**TASK OBJECTIVE**
Your task is to print all of the entries exactly, though the pictures should not be included.

**LISTED RECORDS**
○ ○ ○ ○ ○ ○ ○

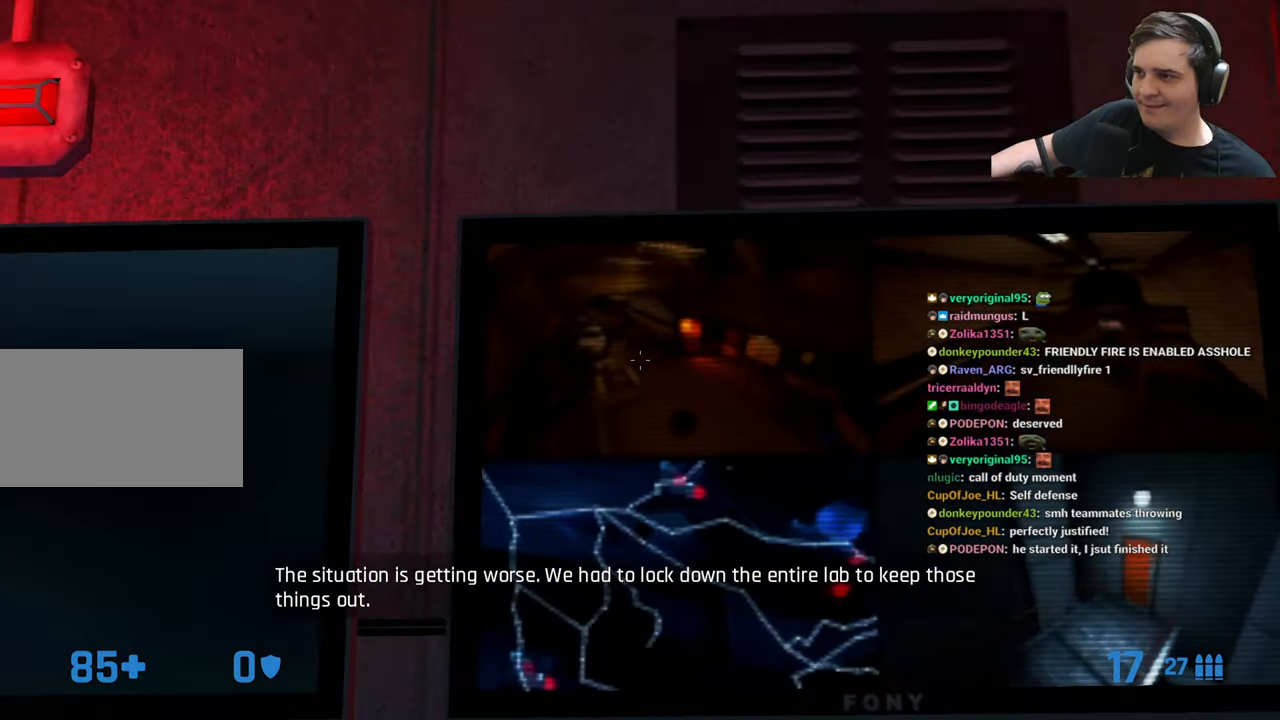
{"keys": [], "events": [[334, "z", "up"]]}
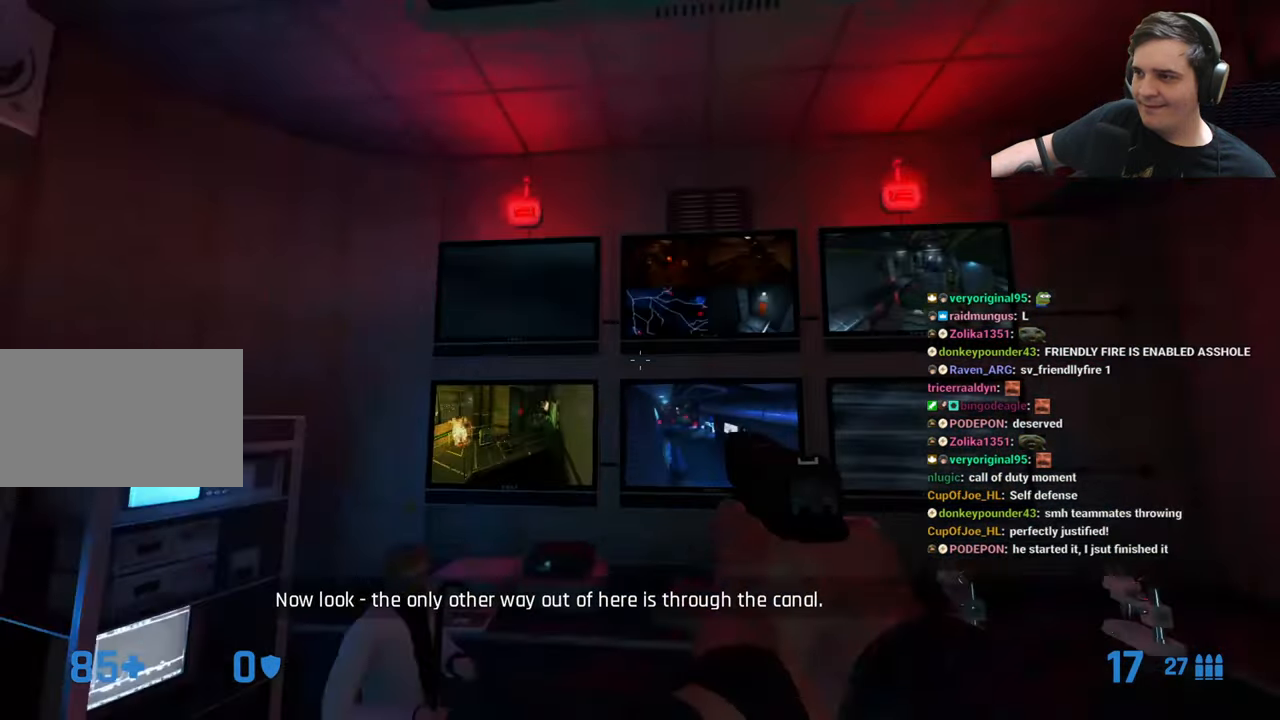
{"keys": [], "events": []}
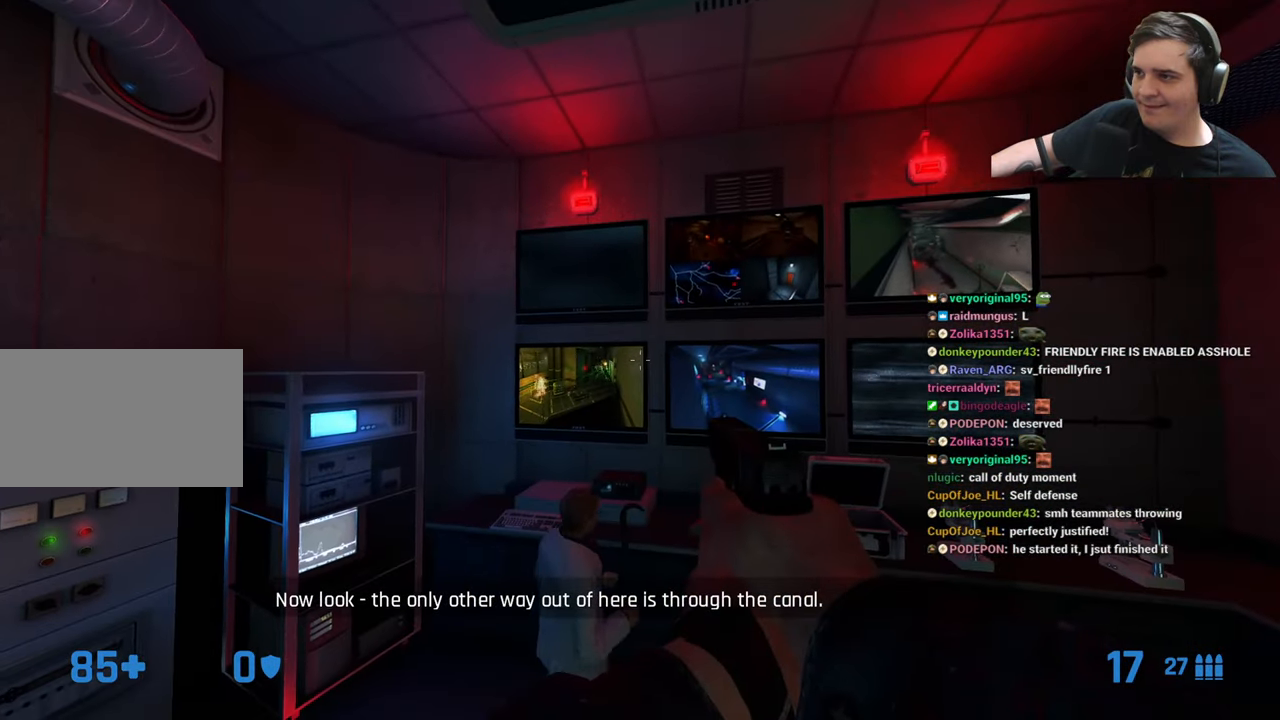
{"keys": [], "events": []}
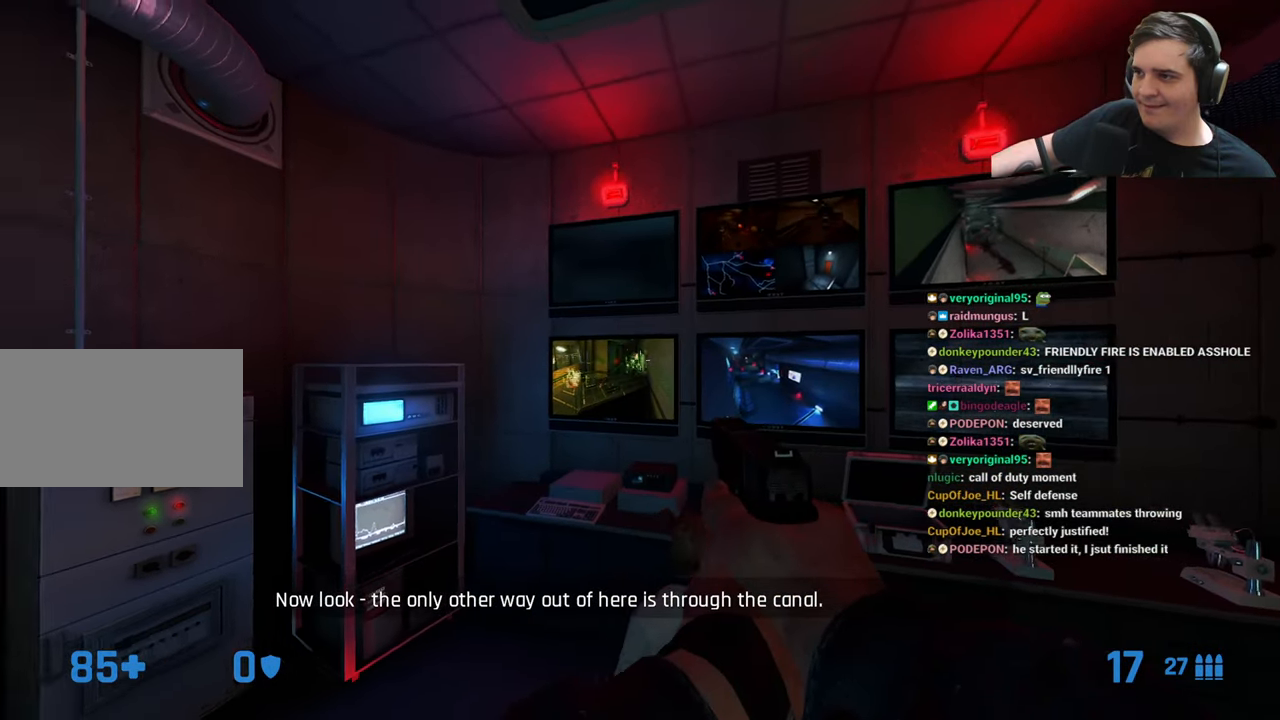
{"keys": ["z"], "events": [[17, "z", "down"]]}
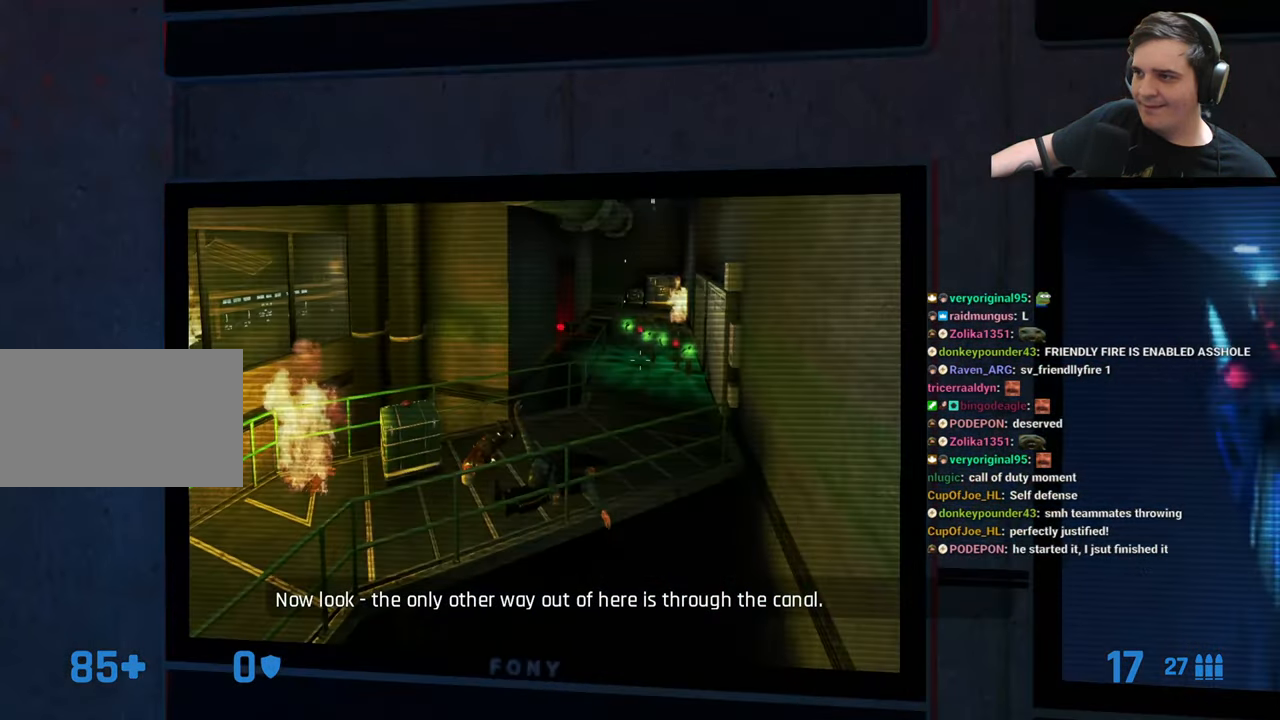
{"keys": ["z"], "events": []}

○ ○ ○ ○ ○ ○ ○

**RESULT OF THIS EXERCISE**
{"keys": [], "events": [[334, "z", "up"]]}
{"keys": [], "events": []}
{"keys": [], "events": []}
{"keys": ["z"], "events": [[17, "z", "down"]]}
{"keys": ["z"], "events": []}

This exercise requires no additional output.